** DATA EXTRACT follows **

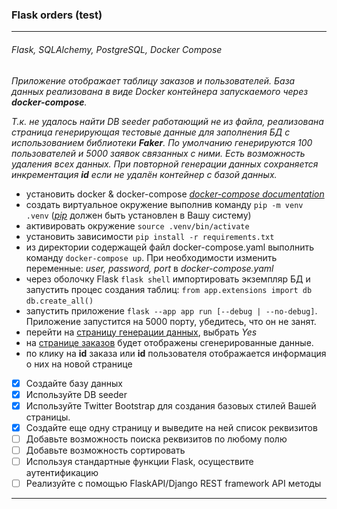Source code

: ### Flask orders (test)

---
###### Flask, SQLAlchemy, PostgreSQL, Docker Compose

*Приложение отображает таблицу заказов и пользователей.
База данных реализована в виде Docker контейнера запускаемого через **docker-compose**.*

*Т.к. не удалось найти DB seeder работающий не из файла, реализована страница генерирующая тестовые данные для заполнения БД с использованием библиотеки **Faker**. По умолчанию генерируются 100 пользователей и 5000 заявок связанных с ними. Есть возможность удаления всех данных. При повторной генерации данных сохраняется инкрементация **id** если не удалён контейнер с базой данных.*

* установить docker & docker-compose
[_docker-compose documentation_](https://docs.docker.com/compose/)
* создать виртуальное окружение выполнив команду `pip -m venv .venv` ([*pip*](https://pypi.org/project/pip/) должен быть установлен в Вашу систему)
* активировать окружение `source .venv/bin/activate`
* установить зависимости `pip install -r requirements.txt`
* из директории содержащей файл docker-compose.yaml выполнить команду `docker-compose up`. При необходимости изменить переменные: _user, password, port_ в *docker-compose.yaml*
* через оболочку Flask `flask shell` импортировать экземпляр БД и запустить процес создания таблиц: `from app.extensions import db`
`db.create_all()`
* запустить приложение `flask --app app run [--debug | --no-debug]`. Приложение запустится на 5000 порту, убедитесь, что он не занят.
* перейти на [страницу генерации данных](http://127.0.0.1:5000/sending_data/), выбрать *Yes*
* на [странице заказов](http://127.0.0.1:5000/payments/orders) будет отображены сгенерированные данные.
* по клику на **id** заказа или **id** пользователя отображается информация о них на новой странице

- [x] Создайте базу данных
- [x] Используйте DB seeder
- [x] Используйте Twitter Bootstrap для создания базовых стилей Вашей страницы.
- [x] Создайте еще одну страницу и выведите на ней список реквизитов
- [ ] Добавьте возможность поиска реквизитов по любому полю
- [ ] Добавьте возможность сортировать
- [ ] Используя стандартные функции Flask, осуществите аутентификацию
- [ ] Реализуйте с помощью FlaskAPI/Django REST framework API методы

---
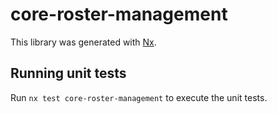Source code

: # core-roster-management

This library was generated with [Nx](https://nx.dev).

## Running unit tests

Run `nx test core-roster-management` to execute the unit tests.
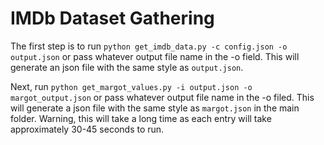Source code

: # IMDb Dataset Gathering

The first step is to run `python get_imdb_data.py -c config.json -o output.json` or pass whatever output file name in the -o field. This will generate an json file
with the same style as `output.json`.

Next, run `python get_margot_values.py -i output.json -o margot_output.json` or pass whatever output file name in the -o filed. This will generate a json file
with the same style as `margot.json` in the main folder. Warning, this will take a long time as each entry will take approximately 30-45 seconds to run.

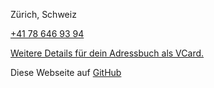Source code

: Zürich, Schweiz

[+41 78 646 93 94](tel:+41786469394)

[Weitere Details für dein Adressbuch als VCard.](/tompluess.vcf)


Diese Webseite auf [GitHub](https://github.com/tompluess/tompluess)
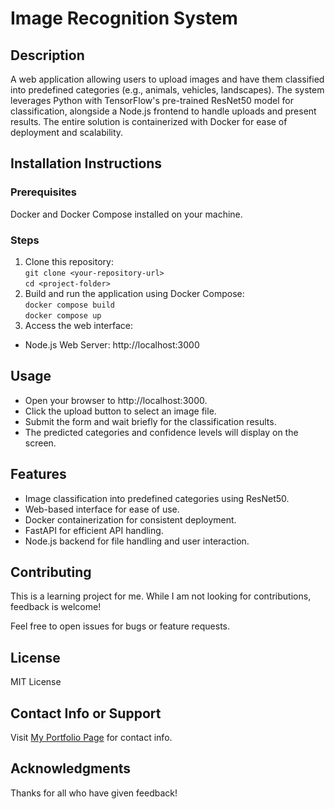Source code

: # Image Recognition System

## Description
A web application allowing users to upload images and have them classified into predefined categories (e.g., animals, vehicles, landscapes). The system leverages Python with TensorFlow's pre-trained ResNet50 model for classification, alongside a Node.js frontend to handle uploads and present results. The entire solution is containerized with Docker for ease of deployment and scalability.

## Installation Instructions

### Prerequisites
Docker and Docker Compose installed on your machine.

### Steps
1. Clone this repository:  
    `git clone <your-repository-url>`  
    `cd <project-folder>`  
2. Build and run the application using Docker Compose:  
    `docker compose build`  
    `docker compose up`  
3. Access the web interface:
- Node.js Web Server: http://localhost:3000

## Usage
- Open your browser to http://localhost:3000.
- Click the upload button to select an image file.
- Submit the form and wait briefly for the classification results.
- The predicted categories and confidence levels will display on the screen.

## Features
- Image classification into predefined categories using ResNet50.
- Web-based interface for ease of use.
- Docker containerization for consistent deployment.
- FastAPI for efficient API handling.
- Node.js backend for file handling and user interaction.

## Contributing
This is a learning project for me. While I am not looking for contributions, feedback is welcome!

Feel free to open issues for bugs or feature requests.

## License
MIT License

## Contact Info or Support
Visit [My Portfolio Page](https://davenull311.github.io/) for contact info. 

## Acknowledgments
Thanks for all who have given feedback! 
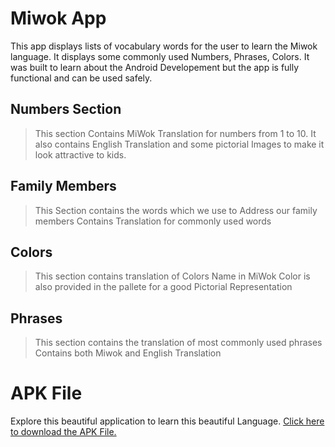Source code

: Miwok App
===================================

This app displays lists of vocabulary words for the user to learn the Miwok language.
It displays some commonly used Numbers, Phrases, Colors.
It was built to learn about the Android Developement but the app is fully functional and can be used safely.

## Numbers Section
> This section Contains MiWok Translation for numbers from 1 to 10.
> It also contains English Translation and some pictorial Images to make it look attractive to kids.

## Family Members
> This Section contains the words which we use to Address our family members
> Contains Translation for commonly used words

## Colors
> This section contains translation of Colors Name in MiWok
> Color is also provided in the pallete for a good Pictorial Representation

## Phrases
> This section contains the translation of most commonly used phrases
> Contains both Miwok and English Translation

# APK File
Explore this beautiful application to learn this beautiful Language.
<a href = "">Click here to download the APK File.</a>
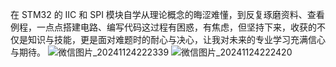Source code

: 在 STM32 的 IIC 和 SPI 模块自学从理论概念的晦涩难懂，到反复琢磨资料、查看例程，一点点搭建电路、编写代码这过程有困惑，有焦虑，但坚持下来，收获的不仅是知识与技能，更是面对难题时的耐心与决心，让我对未来的专业学习充满信心与期待。
![微信图片_20241124222339](https://github.com/user-attachments/assets/46143e5c-d526-46c9-a5ba-2e13f8d48d02)
![微信图片_20241124222420](https://github.com/user-attachments/assets/b1ae0144-b676-499c-ad46-e5cbbf4fc017)
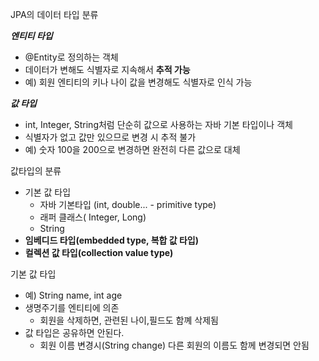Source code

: JPA의 데이터 타입 분류

***엔티티 타입***

- @Entity로 정의하는 객체
- 데이터가 변해도 식별자로 지속해서 **추적 가능**
- 예) 회원 엔티티의 키나 나이 값을 변경해도 식별자로 인식 가능

***값 타입***

- int, Integer, String처럼 단순히 값으로 사용하는 자바 기본 타입이나 객체
- 식별자가 없고 값만 있으므로 변경 시 추적 불가
- 예) 숫자 100을 200으로 변경하면 완전히 다른 값으로 대체



값타입의 분류

- 기본 값 타입
  - 자바 기본타입 (int, double... - primitive type)
  - 래퍼 클래스( Integer, Long)
  - String
- **임베디드 타입(embedded type, 복합 값 타입)**
- **컬렉션 값 타입(collection value type)**



기본 값 타입

- 예) String name, int age
- 생명주기를 엔티티에 의존
  - 회원을 삭제하면, 관련된 나이,필드도 함꼐 삭제됨
- 값 타입은 공유하면 안된다.
  - 회원 이름 변경시(String change) 다른 회원의 이름도 함께 변경되면 안됨


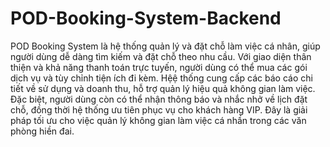 # POD-Booking-System-Backend
POD Booking System là hệ thống quản
lý và đặt chỗ làm việc cá nhân, giúp
người dùng dễ dàng tìm kiếm và đặt
chỗ theo nhu cầu. Với giao diện thân
thiện và khả năng thanh toán trực
tuyến, người dùng có thể mua các gói
dịch vụ và tùy chỉnh tiện ích đi kèm. Hệệ
thống cung cấp các báo cáo chi tiết về
sử dụng và doanh thu, hỗ trợ quản lý
hiệu quả không gian làm việc. Đặc biệt,
người dùng còn có thể nhận thông báo
và nhắc nhở về lịch đặt chỗ, đồng thời
hệ thống ưu tiên phục vụ cho khách
hàng VIP. Đây là giải pháp tối ưu cho
việc quản lý không gian làm việc cá
nhần trong các văn phòng hiền đai.
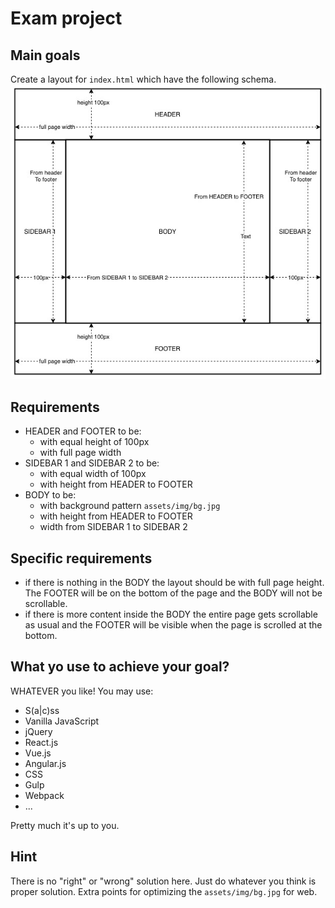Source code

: # Exam project

## Main goals
Create a layout for `index.html` which have the following schema. 
![Background pattern](./docs/schema.jpg)

## Requirements
- HEADER and FOOTER to be:
    - with equal height of 100px
    - with full page width
- SIDEBAR 1 and SIDEBAR 2 to be:
    - with equal width of 100px
    - with height from HEADER to FOOTER
- BODY to be:
    - with background pattern `assets/img/bg.jpg`
    - with height from HEADER to FOOTER
    - width from SIDEBAR 1 to SIDEBAR 2

## Specific requirements
- if there is nothing in the BODY the layout should be with full page height. The FOOTER will be on the bottom of the page and the BODY will not be scrollable.
- if there is more content inside the BODY the entire page gets scrollable as usual and the FOOTER will be visible when the page is scrolled at the bottom.

## What yo use to achieve your goal?
WHATEVER you like!
You may use:
- S(a|c)ss
- Vanilla JavaScript
- jQuery
- React.js
- Vue.js
- Angular.js
- CSS
- Gulp
- Webpack
- ...

Pretty much it's up to you.

## Hint
There is no "right" or "wrong" solution here. Just do whatever you think is proper solution.
Extra points for optimizing the `assets/img/bg.jpg` for web.
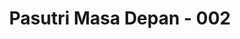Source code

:---
layout: post
title: "Pasutri Masa Depan - 002"
description: "Pasutri Masa Depan"
excerpt: "Pasutri Masa Depan"
release: miraifuufu
chapter_pic: ['https://s0.mangadex.org/data/0bdfd5cbd92f16cd0b5b91758723c83b/H1.jpg', 'https://s0.mangadex.org/data/0bdfd5cbd92f16cd0b5b91758723c83b/H2.jpg', 'https://s0.mangadex.org/data/0bdfd5cbd92f16cd0b5b91758723c83b/H3.jpg', 'https://s0.mangadex.org/data/0bdfd5cbd92f16cd0b5b91758723c83b/H4.jpg', 'https://s0.mangadex.org/data/0bdfd5cbd92f16cd0b5b91758723c83b/H5.jpg', 'https://s0.mangadex.org/data/0bdfd5cbd92f16cd0b5b91758723c83b/H6.jpg', 'https://s0.mangadex.org/data/0bdfd5cbd92f16cd0b5b91758723c83b/H7.jpg', 'https://s0.mangadex.org/data/0bdfd5cbd92f16cd0b5b91758723c83b/H8.jpg', 'https://s0.mangadex.org/data/0bdfd5cbd92f16cd0b5b91758723c83b/H9.jpg', 'https://s0.mangadex.org/data/0bdfd5cbd92f16cd0b5b91758723c83b/H10.jpg', 'https://s0.mangadex.org/data/0bdfd5cbd92f16cd0b5b91758723c83b/H11.jpg', 'https://s0.mangadex.org/data/0bdfd5cbd92f16cd0b5b91758723c83b/H12.jpg', 'https://s0.mangadex.org/data/0bdfd5cbd92f16cd0b5b91758723c83b/H13.jpg', 'https://s0.mangadex.org/data/0bdfd5cbd92f16cd0b5b91758723c83b/H14.jpg', 'https://s0.mangadex.org/data/0bdfd5cbd92f16cd0b5b91758723c83b/H15.jpg', 'https://s0.mangadex.org/data/0bdfd5cbd92f16cd0b5b91758723c83b/H16.jpg', 'https://s0.mangadex.org/data/0bdfd5cbd92f16cd0b5b91758723c83b/H17.jpg']
---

** End of DATA EXTRACT **

Please return only the lines from the top of the data through the line with "docker & docker-compose", exactly as written, and drop every picture.

TASK OUTPUT:
Source code

: ### Flask orders (test)

---
###### Flask, SQLAlchemy, PostgreSQL, Docker Compose

*Приложение отображает таблицу заказов и пользователей.
База данных реализована в виде Docker контейнера запускаемого через **docker-compose**.*

*Т.к. не удалось найти DB seeder работающий не из файла, реализована страница генерирующая тестовые данные для заполнения БД с использованием библиотеки **Faker**. По умолчанию генерируются 100 пользователей и 5000 заявок связанных с ними. Есть возможность удаления всех данных. При повторной генерации данных сохраняется инкрементация **id** если не удалён контейнер с базой данных.*

* установить docker & docker-compose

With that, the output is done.